GARBAGE COLLECTION & THE MEMORY HIERARCHY
Garbage-collected systems have had the reputation as cache-thrashers with bad cache locality: After all, it would appear that a garbage collection touches all of memory in random-access fashion. But a garbage collector is really a kind of memory manager, and we can organize it to manage memory for improved locality of reference.
Generations: When generational copying garbage collection is used, the youngest generation (allocation space) should be made to fit inside the secondary cache. Then each memory allocation will be a cache hit, and each youngest-generation garbage collection will operate almost entirely within the cache as well - only the objects promoted to another generation may cause cache-write misses. (Keeping the youngest generation inside the primary cache is impractical, since that cache is usually so small that too-frequent garbage collections would be required.) Sequential allocation: With copying collection, new objects are allocated from a large contiguous free space, sequentially in order of address. The sequential pattern of stores to initialize these objects is easy for most modern write-buffers to handle. Few conflicts: The most frequently referenced objects tend to be the newer ones. With sequential allocation of objects in the youngest generations, the keys of these newer objects (in a direct-mapped cache) will be all different. Consequently, garbage-collected programs have significantly lower conflict-miss rates than programs that use explicit freeing.

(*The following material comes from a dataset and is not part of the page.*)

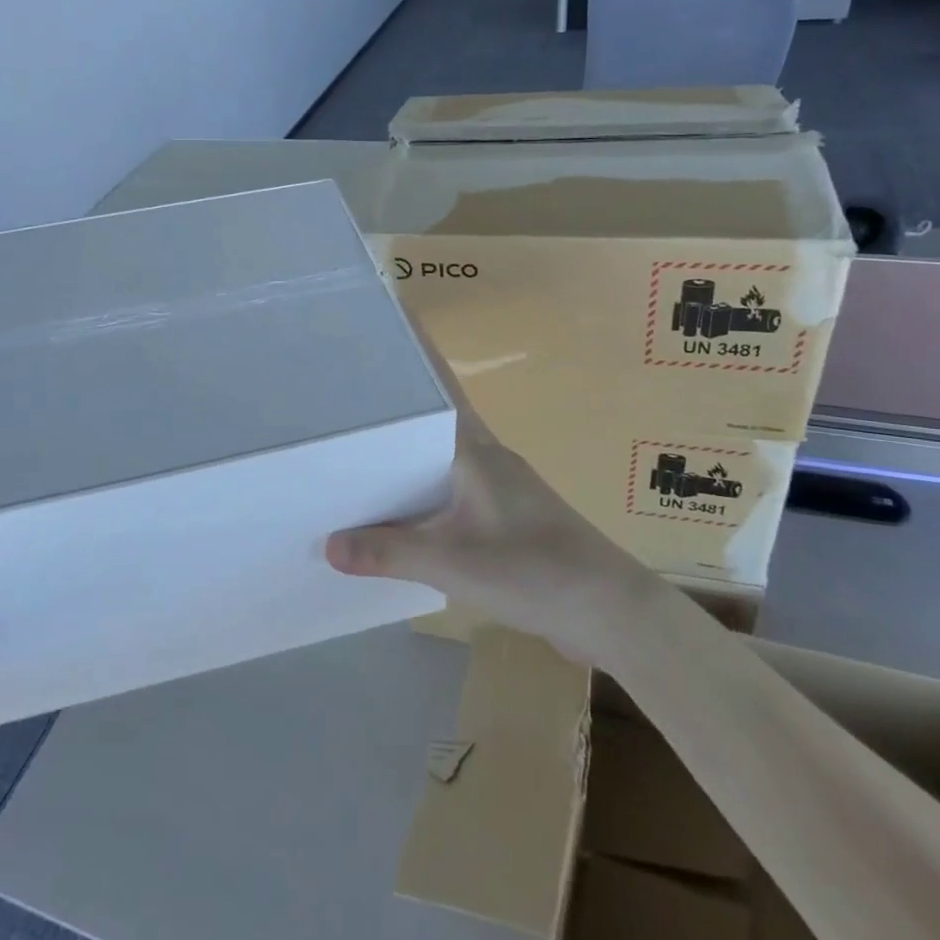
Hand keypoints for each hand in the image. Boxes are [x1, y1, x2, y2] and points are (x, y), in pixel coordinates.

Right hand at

Prefetching for allocation: The sequential initializing stores cause cache-write misses (in the primary cache, which is much smaller than the allocation space) at the rate of one miss per B/W stores, where B is the cache block size and W is the word size. On most modern machines (those with write-validate cache policies) these misses are not costly, because a write miss does not cause the processor to wait for any data. But on some machines (those with fetch-on-write or write-around policies) a write miss is costly. One solution is to prefetch the block well in advance of storing into it. This does not require analysis of any loops in the program (like the technique shown in ) - instead, as the allocator creates a new object at address a, it prefetches word a + K. The value K is related to the cache-miss latency and also the frequency of allocation versus other computation, but a value of K = 100 should work well in almost all circumstances.
Grouping related objects: If object x points to object y, an algorithm that accesses x will likely access y soon, so it is profitable to put the two objects in the same block. A copying collector using depth-first search to traverse the live data will automatically tend to put related objects together; a collector using breadth-first search will not. Copying in depth-first order improves cache performance - but only if the cache blocks are larger than the objects.
These cache-locality improvement techniques are all applicable to copying collection. Mark-and-sweep collectors, which cannot move the live objects, are less amenable to cache management; but see the Further Reading section.